Everybody there was there?
I asked an English friend if “there” was old slang for cool or something, and he looked at me like I wasn’t all “there”…
I agree, the whole song is funny. I like the line (paraphrased):
We wouldn’t walk to the store
We’d take a limousine because it costs More!
On the album version of Jefferson Starship’s “Miracales”, Marty Balan croons, “I got a taste of the real world when I went down on you girl”.
On the B52s first album, the song Hot Lava includes the lyric: “Fire, fire burning bright. Turn on your love lava. Turn on your lava light.”
Black Flag “Six Pack”
my girlfriend asked me which one i liked better
SIX PACK
i hope the answer won’t upset her
SIX PACK
Motorhead “Eat the Rich” (lots of bad food metaphors here but the best was…)
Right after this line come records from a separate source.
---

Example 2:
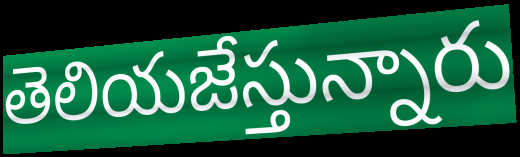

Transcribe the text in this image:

తెలియజేస్తున్నారు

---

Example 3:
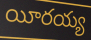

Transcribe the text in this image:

యీరయ్య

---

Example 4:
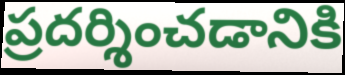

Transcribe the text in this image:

ప్రదర్శించడానికి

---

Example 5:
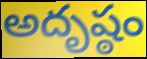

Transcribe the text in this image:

అదృష్ఠం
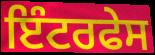
ਇੰਟਰਫੇਸ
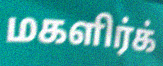
மகளிர்க்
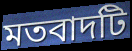
মতবাদটি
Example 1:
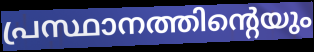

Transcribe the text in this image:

പ്രസ്ഥാനത്തിന്റെയും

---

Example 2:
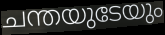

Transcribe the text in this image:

ചന്തയുടേയും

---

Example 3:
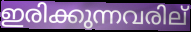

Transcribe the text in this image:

ഇരിക്കുന്നവരില്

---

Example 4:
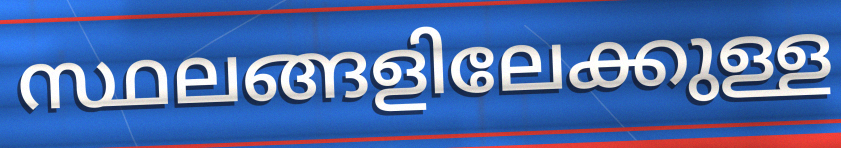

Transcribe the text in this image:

സ്ഥലങ്ങളിലേക്കുള്ള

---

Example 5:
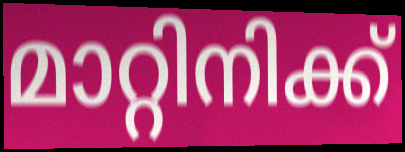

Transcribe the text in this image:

മാറ്റിനിക്ക്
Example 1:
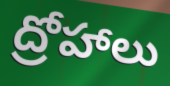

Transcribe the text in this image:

ద్రోహాలు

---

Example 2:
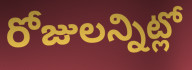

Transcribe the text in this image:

రోజులన్నిట్లో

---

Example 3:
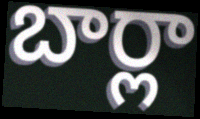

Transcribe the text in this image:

బార్లా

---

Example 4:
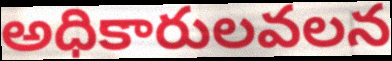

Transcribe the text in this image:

అధికారులవలన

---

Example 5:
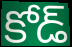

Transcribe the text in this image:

కోడ్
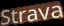
Strava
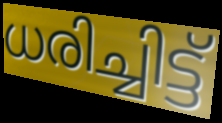
ധരിച്ചിട്ട്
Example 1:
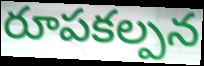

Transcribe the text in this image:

రూపకల్పన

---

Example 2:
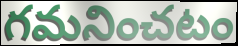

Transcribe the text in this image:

గమనించటం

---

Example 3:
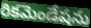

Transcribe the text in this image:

రికమెండేషను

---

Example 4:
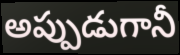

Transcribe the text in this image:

అప్పుడుగానీ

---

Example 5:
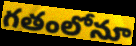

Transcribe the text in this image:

గతంలోనూ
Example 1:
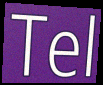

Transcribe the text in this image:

Tel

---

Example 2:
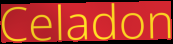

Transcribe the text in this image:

Celadon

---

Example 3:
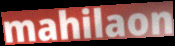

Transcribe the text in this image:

mahilaon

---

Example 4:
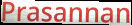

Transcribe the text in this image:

Prasannan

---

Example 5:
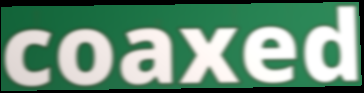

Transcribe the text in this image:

coaxed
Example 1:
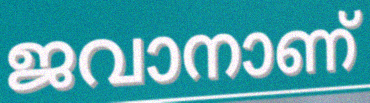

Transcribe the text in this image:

ജവാനാണ്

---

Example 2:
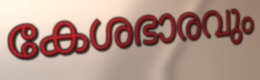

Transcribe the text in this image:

കേശഭാരവും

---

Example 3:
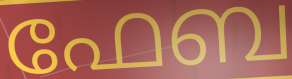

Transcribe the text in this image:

ഫേബ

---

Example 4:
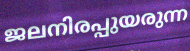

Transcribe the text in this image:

ജലനിരപ്പുയരുന്ന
shetland pony, extra pepperoni
From Buffett’s Margaritaville, referring to his tattoo of a Mexican cutie:
“How it got here I haven’t a clue”
Cracks me up every time.
The (too-) briefly successful '90’s band Toy Matinee, in the song of the same name from the album of the same name, offers up two lines of great wordplay. In one, they contemplate “a fish or a mountain to scale.” In the second, they evoke the image of a crowd watching a circus:
“We’re so easy to please…please…please,
Pleas from the crowd to go on…”
Another song, “The Ballad of Jenny Ledge,” is a lamentation for a beautiful girl the narrator loved, but who left him for “a Vegas king.” He knows she ended up regretting going for the rich flashy guy instead of him.
“Now all she has is a king and a pair
And a tear for what might have been.”
A king and… a pair. Snicker.
The song “Human” by Human League always made me chuckle at the end. Almost the whole song is the male lead singer apologizing for cheating on her while they were away from each other, insisting he’s only human, and begging for forgiveness. The last verse is the female singer answering"
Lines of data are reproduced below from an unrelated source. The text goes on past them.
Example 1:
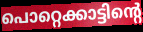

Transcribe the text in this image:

പൊറ്റെക്കാട്ടിന്റെ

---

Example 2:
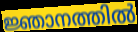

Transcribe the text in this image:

ജ്ഞാനത്തിൽ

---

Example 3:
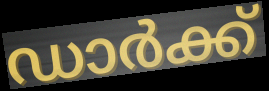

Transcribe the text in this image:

ഡാർക്ക്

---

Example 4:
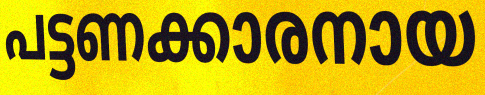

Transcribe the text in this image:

പട്ടണക്കാരനായ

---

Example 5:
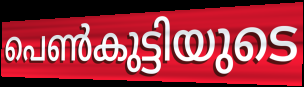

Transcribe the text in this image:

പെൺകുട്ടിയുടെ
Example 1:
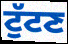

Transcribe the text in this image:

ਟੁੱਟਣ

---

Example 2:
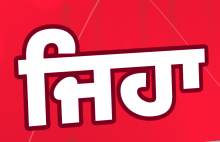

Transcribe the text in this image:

ਜਿਹਾ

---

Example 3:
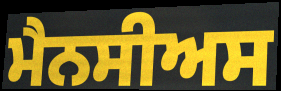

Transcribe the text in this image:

ਮੈਨਸੀਅਸ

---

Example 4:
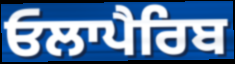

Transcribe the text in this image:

ਓਲਾਪੈਰਿਬ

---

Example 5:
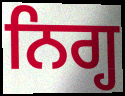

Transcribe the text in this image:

ਨਿਗ੍ਹ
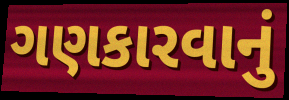
ગણકારવાનું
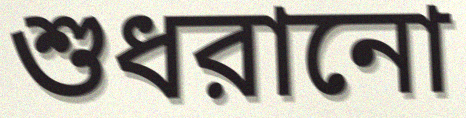
শুধরানো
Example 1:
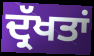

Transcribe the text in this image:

ਦ੍ਰੱਖਤਾਂ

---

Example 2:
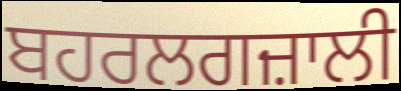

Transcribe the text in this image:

ਬਹਰਲਗਜ਼ਾਲੀ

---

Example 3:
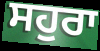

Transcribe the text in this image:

I forgive you, now I ask the same of you
While we were apart, I was human too.
I always crack up at that.
Tom Paxton’s Saturday Night is not considered a serious song. However, the first two choruses start:
Mary & Eddie are busy indeed
Making up for lost time in the rear.
The third chorus goes:
Mary & Eddie are being arrested
For making up time in the rear.
Trying not laughing at that.
And Paxton’s Jesus Christ SRO, after singing the praises of Jesus starring in a Broadway show very tongue in check, ends:
Jesus, you’re really the toast of Broadway
And what a proper superstar you look.
A golden oldie, a blast from the past.
It’s great to see you’ve come back at last.
And some day I just have to read the book.
“Now I have to get up off my knees because I have some shopping to do.”
Diamanda Galás
“Do You Take This Man?”
“Men are animals. But you have to capture one to protect you from all the rest.”
Jo Carol Pierce
Sent from my LG-M150 using Tapatalk
Simon & Garfunkel
Making love in the afternoon with Cecilia
Up in my bedroom (making love)
I got up to wash my face
When I come back to bed someone’s taken my place
Cecilia, you’re breaking my heart
For Black Flag, I’ll go with:
See if you can find the key to your mother’s liquor cabinet (“Thirsty and Miserable”)
The “Eat the Rich” bad food metaphor I preferred:
Sittin’ here in a hired tuxedo,
You wanna see my bacon torpedo!..
(not sure how much of a non-comical song ETR is, though. The title and its sentiments may have noble intentions, but the lyrics…)
In Van Halen’s “Why Can’t This Be Love?”, they cop some beer ad copy with “It’s got what it takes”.
For unintentionally funny song titles, there’s John Mayer’s “Your Body is a Wonderland”.